The day before he died, Martin Luther King Jr. predicted his own death. His haunting, prophetic words were delivered in the famous speech, I’ve Been to the Mountaintop, which ended with the following:
“Like anybody, I would like to live a long life. Longevity has its place. But I’m not concerned about that now. I just want to do God’s will. And He’s allowed me to go up to the mountain. And I’ve looked over. And I’ve seen the Promised Land. I may not get there with you. But I want you to know tonight, that we, as a people, will get to the promised land!”
King was right. The very next day, he was assassinated.
In that speech, King drew on imagery from the Old Testament–Numbers and Deuteronomy to be exact. In both books, God forbids Moses from entering the Promised Land because of his disobedience. God tells Moses that, before his death, he can climb up a mountain and view the Promised Land, but he may not enter into it.
Then, the strangest thing happens. Moses doesn’t protest. He doesn’t say anything at all. Instead, he does the most remarkable thing:
He keeps going.
Moses has just been dealt a terrible blow. Everything he’s spent his whole life laboring for, is gone. His entire reason for being, over. He would not achieve it. He would not get the reward.
And yet, he kept going. He didn’t quit. He didn’t turn around and go back to Egypt. He didn’t abandon the Israelites to find their own way. Instead, he just kept going.
Moses’ response is breathtaking. I mean, can you IMAGINE? Can you imagine how distraught Moses must have been? His whole life’s work, snatched away in an instant.
And still, he kept going.
Neither Numbers or Deuteronomy gives us much of an explanation, although Deuteronomy 3 ups the ante. In verses 23-25, Moses pleads with God to change His mind and allow him into the Promised Land. But God only raises the stakes. Not only is Moses forbidden from entering the land, but he must also train Joshua to lead the people instead. Joshua, not Moses, will enter the Promised Land.
Again, can you imagine??? As Moses is mourning the death of his dream, he is charged with handing it off to another. Another man that Moses must “encourage and strengthen” for the task. Talk about salt in the wound.
And yet, Moses keeps going.
I have wondered about this for days. Why did Moses continue on? What motivated him?
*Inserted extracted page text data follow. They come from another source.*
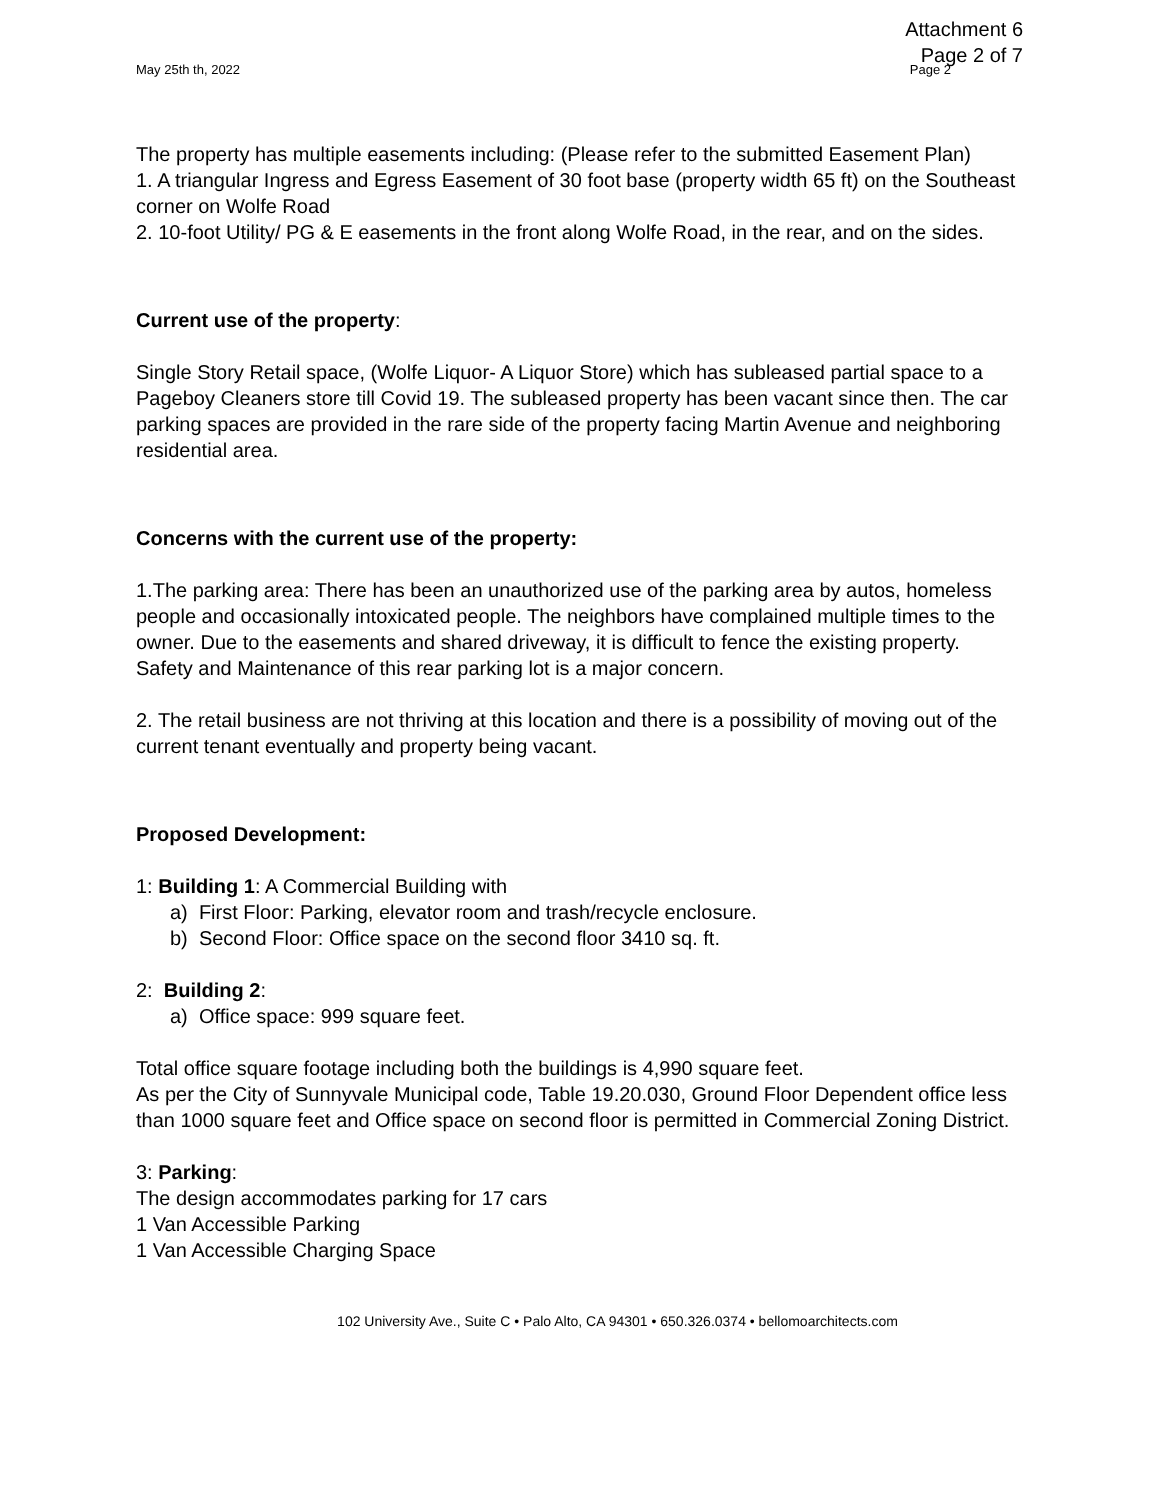Attachment 6
Page 2 of 7
May 25th th, 2022 Page 2
The property has multiple easements including: (Please refer to the submitted Easement Plan)
1. A triangular Ingress and Egress Easement of 30 foot base (property width 65 ft) on the Southeast corner on Wolfe Road
2. 10-foot Utility/ PG & E easements in the front along Wolfe Road, in the rear, and on the sides.
Current use of the property:
Single Story Retail space, (Wolfe Liquor- A Liquor Store) which has subleased partial space to a Pageboy Cleaners store till Covid 19. The subleased property has been vacant since then. The car parking spaces are provided in the rare side of the property facing Martin Avenue and neighboring residential area.
Concerns with the current use of the property:
1.The parking area: There has been an unauthorized use of the parking area by autos, homeless people and occasionally intoxicated people. The neighbors have complained multiple times to the owner. Due to the easements and shared driveway, it is difficult to fence the existing property. Safety and Maintenance of this rear parking lot is a major concern.
2. The retail business are not thriving at this location and there is a possibility of moving out of the current tenant eventually and property being vacant.
Proposed Development:
1: Building 1: A Commercial Building with
a) First Floor: Parking, elevator room and trash/recycle enclosure.
b) Second Floor: Office space on the second floor 3410 sq. ft.
2: Building 2:
a) Office space: 999 square feet.
Total office square footage including both the buildings is 4,990 square feet.
As per the City of Sunnyvale Municipal code, Table 19.20.030, Ground Floor Dependent office less than 1000 square feet and Office space on second floor is permitted in Commercial Zoning District.
3: Parking:
The design accommodates parking for 17 cars
1 Van Accessible Parking
1 Van Accessible Charging Space
102 University Ave., Suite C • Palo Alto, CA 94301 • 650.326.0374 • bellomoarchitects.com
How was he not sick with despair?
The only answer I could come up with was this:
Moses loved God more than the Promised Land. Deep down, Moses knew the Promised Land was not the reward. God was the reward. The journey was not a journey to a place, but to a person.
Moses wanted God.
I believe that was Moses’ motivation because of the instructions he later gives the Israelites. Over and over again, Moses commands faithfulness to the Lord. He tells them to “Love the Lord your God with all your heart and with all your soul and with all your strength” (Deut. 6:6) and then he shows them what that love looks like: he keeps going.
I suspect Moses also did it out of love for the Israelites. In obedience to the second greatest commandment–to love your neighbor as yourself–he labored for the future of his children, his grandchildren, and his friends. Like Martin Luther King, it wasn’t about one man getting to the Promised Land, but about a people.
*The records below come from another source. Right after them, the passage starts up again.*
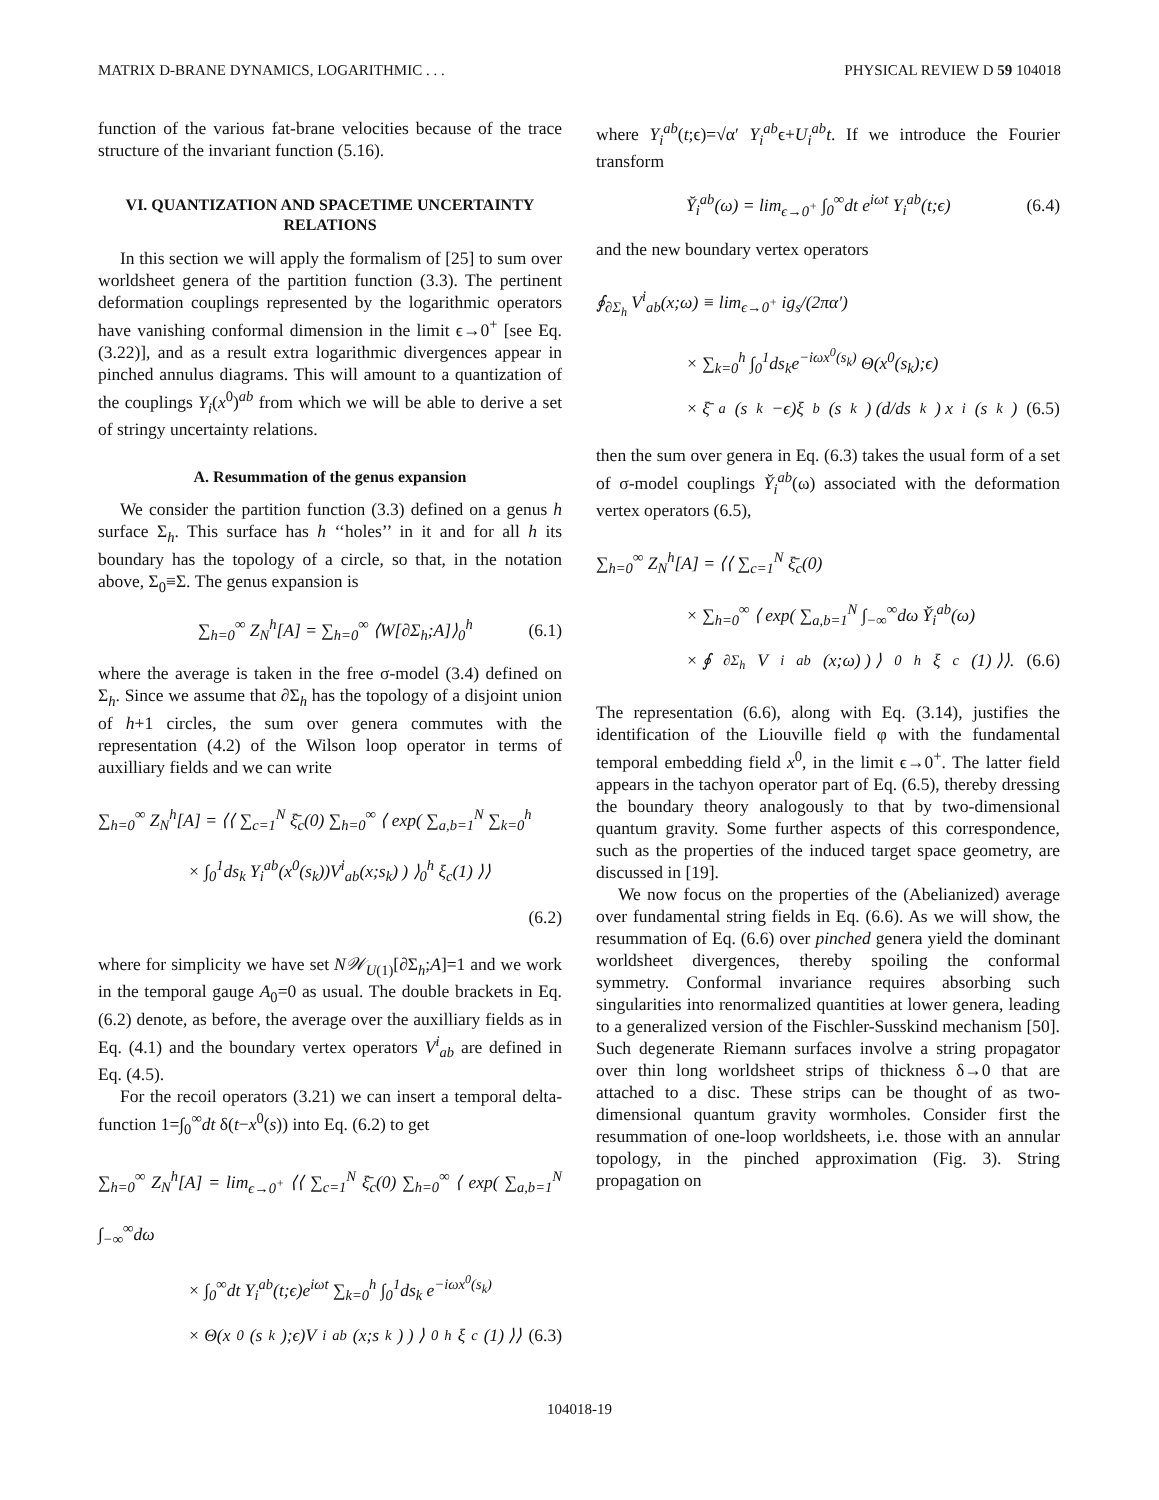MATRIX D-BRANE DYNAMICS, LOGARITHMIC . . . PHYSICAL REVIEW D 59 104018
function of the various fat-brane velocities because of the trace structure of the invariant function (5.16).
VI. QUANTIZATION AND SPACETIME UNCERTAINTY RELATIONS
In this section we will apply the formalism of [25] to sum over worldsheet genera of the partition function (3.3). The pertinent deformation couplings represented by the logarithmic operators have vanishing conformal dimension in the limit ϵ→0<sup>+</sup> [see Eq. (3.22)], and as a result extra logarithmic divergences appear in pinched annulus diagrams. This will amount to a quantization of the couplings Y<sub>i</sub>(x<sup>0</sup>)<sup>ab</sup> from which we will be able to derive a set of stringy uncertainty relations.
A. Resummation of the genus expansion
We consider the partition function (3.3) defined on a genus h surface Σ<sub>h</sub>. This surface has h ‘‘holes’’ in it and for all h its boundary has the topology of a circle, so that, in the notation above, Σ<sub>0</sub>≡Σ. The genus expansion is
∑<sub>h=0</sub><sup>∞</sup> Z<sub>N</sub><sup>h</sup>[A] = ∑<sub>h=0</sub><sup>∞</sup> ⟨W[∂Σ<sub>h</sub>;A]⟩<sub>0</sub><sup>h</sup> (6.1)
where the average is taken in the free σ-model (3.4) defined on Σ<sub>h</sub>. Since we assume that ∂Σ<sub>h</sub> has the topology of a disjoint union of h+1 circles, the sum over genera commutes with the representation (4.2) of the Wilson loop operator in terms of auxilliary fields and we can write
∑<sub>h=0</sub><sup>∞</sup> Z<sub>N</sub><sup>h</sup>[A] = ⟨⟨ ∑<sub>c=1</sub><sup>N</sup> ξ̄<sub>c</sub>(0) ∑<sub>h=0</sub><sup>∞</sup> ⟨ exp( ∑<sub>a,b=1</sub><sup>N</sup> ∑<sub>k=0</sub><sup>h</sup>
× ∫<sub>0</sub><sup>1</sup>ds<sub>k</sub> Y<sub>i</sub><sup>ab</sup>(x<sup>0</sup>(s<sub>k</sub>))V<sup>i</sup><sub>ab</sub>(x;s<sub>k</sub>) ) ⟩<sub>0</sub><sup>h</sup> ξ<sub>c</sub>(1) ⟩⟩
(6.2)
where for simplicity we have set N𝒲<sub>U(1)</sub>[∂Σ<sub>h</sub>;A]=1 and we work in the temporal gauge A<sub>0</sub>=0 as usual. The double brackets in Eq. (6.2) denote, as before, the average over the auxilliary fields as in Eq. (4.1) and the boundary vertex operators V<sup>i</sup><sub>ab</sub> are defined in Eq. (4.5).
For the recoil operators (3.21) we can insert a temporal delta-function 1=∫<sub>0</sub><sup>∞</sup>dt δ(t−x<sup>0</sup>(s)) into Eq. (6.2) to get
∑<sub>h=0</sub><sup>∞</sup> Z<sub>N</sub><sup>h</sup>[A] = lim<sub>ϵ→0<sup>+</sup></sub> ⟨⟨ ∑<sub>c=1</sub><sup>N</sup> ξ̄<sub>c</sub>(0) ∑<sub>h=0</sub><sup>∞</sup> ⟨ exp( ∑<sub>a,b=1</sub><sup>N</sup> ∫<sub>−∞</sub><sup>∞</sup>dω
× ∫<sub>0</sub><sup>∞</sup>dt Y<sub>i</sub><sup>ab</sup>(t;ϵ)e<sup>iωt</sup> ∑<sub>k=0</sub><sup>h</sup> ∫<sub>0</sub><sup>1</sup>ds<sub>k</sub> e<sup>−iωx<sup>0</sup>(s<sub>k</sub>)</sup>
× Θ(x<sup>0</sup>(s<sub>k</sub>);ϵ)V<sup>i</sup><sub>ab</sub>(x;s<sub>k</sub>) ) ⟩<sub>0</sub><sup>h</sup> ξ<sub>c</sub>(1) ⟩⟩ (6.3)
where Y<sub>i</sub><sup>ab</sup>(t;ϵ)=√α′ Y<sub>i</sub><sup>ab</sup>ϵ+U<sub>i</sub><sup>ab</sup>t. If we introduce the Fourier transform
Y̆<sub>i</sub><sup>ab</sup>(ω) = lim<sub>ϵ→0<sup>+</sup></sub> ∫<sub>0</sub><sup>∞</sup>dt e<sup>iωt</sup> Y<sub>i</sub><sup>ab</sup>(t;ϵ) (6.4)
and the new boundary vertex operators
∮<sub>∂Σ<sub>h</sub></sub> V<sup>i</sup><sub>ab</sub>(x;ω) ≡ lim<sub>ϵ→0<sup>+</sup></sub> ig<sub>s</sub>/(2πα′)
× ∑<sub>k=0</sub><sup>h</sup> ∫<sub>0</sub><sup>1</sup>ds<sub>k</sub>e<sup>−iωx<sup>0</sup>(s<sub>k</sub>)</sup> Θ(x<sup>0</sup>(s<sub>k</sub>);ϵ)
× ξ̄<sub>a</sub>(s<sub>k</sub>−ϵ)ξ<sub>b</sub>(s<sub>k</sub>) (d/ds<sub>k</sub>) x<sup>i</sup>(s<sub>k</sub>) (6.5)
then the sum over genera in Eq. (6.3) takes the usual form of a set of σ-model couplings Y̆<sub>i</sub><sup>ab</sup>(ω) associated with the deformation vertex operators (6.5),
∑<sub>h=0</sub><sup>∞</sup> Z<sub>N</sub><sup>h</sup>[A] = ⟨⟨ ∑<sub>c=1</sub><sup>N</sup> ξ̄<sub>c</sub>(0)
× ∑<sub>h=0</sub><sup>∞</sup> ⟨ exp( ∑<sub>a,b=1</sub><sup>N</sup> ∫<sub>−∞</sub><sup>∞</sup>dω Y̆<sub>i</sub><sup>ab</sup>(ω)
× ∮<sub>∂Σ<sub>h</sub></sub>V<sup>i</sup><sub>ab</sub>(x;ω) ) ⟩<sub>0</sub><sup>h</sup> ξ<sub>c</sub>(1) ⟩⟩. (6.6)
The representation (6.6), along with Eq. (3.14), justifies the identification of the Liouville field φ with the fundamental temporal embedding field x<sup>0</sup>, in the limit ϵ→0<sup>+</sup>. The latter field appears in the tachyon operator part of Eq. (6.5), thereby dressing the boundary theory analogously to that by two-dimensional quantum gravity. Some further aspects of this correspondence, such as the properties of the induced target space geometry, are discussed in [19].
We now focus on the properties of the (Abelianized) average over fundamental string fields in Eq. (6.6). As we will show, the resummation of Eq. (6.6) over pinched genera yield the dominant worldsheet divergences, thereby spoiling the conformal symmetry. Conformal invariance requires absorbing such singularities into renormalized quantities at lower genera, leading to a generalized version of the Fischler-Susskind mechanism [50]. Such degenerate Riemann surfaces involve a string propagator over thin long worldsheet strips of thickness δ→0 that are attached to a disc. These strips can be thought of as two-dimensional quantum gravity wormholes. Consider first the resummation of one-loop worldsheets, i.e. those with an annular topology, in the pinched approximation (Fig. 3). String propagation on
104018-19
The story of Moses shatters prosperity theology. Moses was a faithful man of God who, despite his best efforts, did not receive his earthly inheritance. It’s a hard reality, and it has challenged me with this hard question:
What is my own Promised Land?
What are my dreams? What do I labor toward? What do I believe God put me on earth to achieve? And if I don’t achieve it, if I don’t have my dreams, will I keep going? Will I be faithful if my reward is God alone?
For most of us, our Promised Land is something earthly. Maybe it’s marriage, or kids. Maybe it’s the salvation of your children, your spouse, or a people group. A successful career. A successful ministry. A comfortable life. Retirement. Maybe, like Dr. King, it’s much bigger than yourself, like the end of human trafficking, or the end of poverty.
Whatever your Promised Land, are you content only to glimpse it from afar? Are you willing to labor in faithfulness, even if you never have the desire of your heart? Are you, ultimately, striving after the Promised Land, or after God?
I would love to shout a confident “God!” But if I’m being honest, I can only croak out a feeble, “I believe, but help my unbelief.” I am, as C.S. Lewis put it, a half-hearted creature.
But so was Moses, and that is a great encouragement to me. Moses doubted, was discouraged, and displaced blame. He was not a pillar of faith, but he still kept going–not because he was a great man, but because he loved a great God.
That is what’s challenging me today. Am I motivated by some earthly Promised Land, or by my love for Christ? In a broken, uncertain world like ours, the hope of the Promised Land is a fragile one. I want to hope in something that will never fail. I want to hope in something that keeps me going.